__TAREFAS A CUMPRIR__:
(1) Transcreva o trecho do texto sobre *Máquinas como eu* que começa nas palavras "Há lágrimas na" e termina após "Depois de Babel)".
(2) Dê prosseguimento ao texto sobre o romance *Máquinas como eu*, partindo da última frase apresentada.
### TEXTO PARA ANÁLISE
Há lágrimas na natureza das coisas: “Máquinas como eu”, de Ian McEwan
Por Guilherme
Mazzafera
“Mas apenas
a grande arte exige interpretação deliberada ou exaustiva e, ao mesmo tempo,
resiste a ela” (George Steiner, Depois de Babel)
Em um
instigante texto-resposta à animosa crítica do famigerado Edmund Wilson (um
grande crítico, aliás) a O Senhor dos Anéis (1954-55), de J.R.R. Tolkien,
Douglas Parker cravou uma observação de elegante percuciência: “A Fantasia
sofre uma depreciação geral como gênero, como gênero sério, tendo por corolário
que tudo de bom que dela emerge é imediatamente recategorizado.”1 Se
tomarmos a liberdade de congregar fantasia e ficção científica sobre um mesmo
teto, assumindo a alcunha de “ficção especulativa” – termo possivelmente
questionável por sua aparente redundância –, o fenômeno descrito por Parker
ganha ares de ubiquidade. Suas palavras se fazem carne, mais uma vez, em Máquinas
como eu (2019), do consagrado Ian McEwan, no qual acompanhamos, pela voz do
protagonista Charlie Friend, uma complexa sucessão de eventos decorrentes da
presença inquietante de Adão, um dos incríveis 25 humanos sintéticos reformuláveis
ao gosto do cliente, aquisição, não é preciso dizer, destinada ao alcance
exclusivo dos pecuniariamente bem-nutridos.
######
### DADOS FORNECIDOS
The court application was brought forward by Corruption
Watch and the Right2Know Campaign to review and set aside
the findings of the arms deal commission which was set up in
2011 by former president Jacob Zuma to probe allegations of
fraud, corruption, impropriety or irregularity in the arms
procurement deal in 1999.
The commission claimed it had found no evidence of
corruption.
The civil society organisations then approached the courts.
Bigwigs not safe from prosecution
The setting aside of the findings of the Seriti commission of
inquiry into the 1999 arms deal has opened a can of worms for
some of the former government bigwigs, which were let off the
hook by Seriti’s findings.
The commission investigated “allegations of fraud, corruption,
######
__RESULTADOS POR TAREFA__:
(1)
Há lágrimas na natureza das coisas: “Máquinas como eu”, de Ian McEwan
Por Guilherme
Mazzafera
“Mas apenas
a grande arte exige interpretação deliberada ou exaustiva e, ao mesmo tempo,
resiste a ela” (George Steiner, Depois de Babel)

(2)
No entanto,
o próprio autor refugou com certo alarde as aproximações com esses gêneros “menores”, preferindo apresentar a obra como “romance contrafactual”, que discorre sobre
um velho problema humano, ético, apenas reforçado pela emergência tecnológica.
Após certa polêmica, McEwan ampliou um pouco o escopo ao dizer que se sente
honrado que o romance seja visto como ficção científica, mas que não é apenas
isto, almejando uma revitalização da forma romance – sem rótulos ou categorias
– capaz de mesclar o domínio técnico das novas tecnologias esmiuçadas pela sci-fi com a investigação dos dilemas morais enquanto traço constitutivo do romance em geral. A despeito de qualquer esperneio do autor, é possível encontrar uma entrada
para seu nome na Encyclopedia of Science Fiction, que qualifica A criança no
tempo (que já resenhamos aqui)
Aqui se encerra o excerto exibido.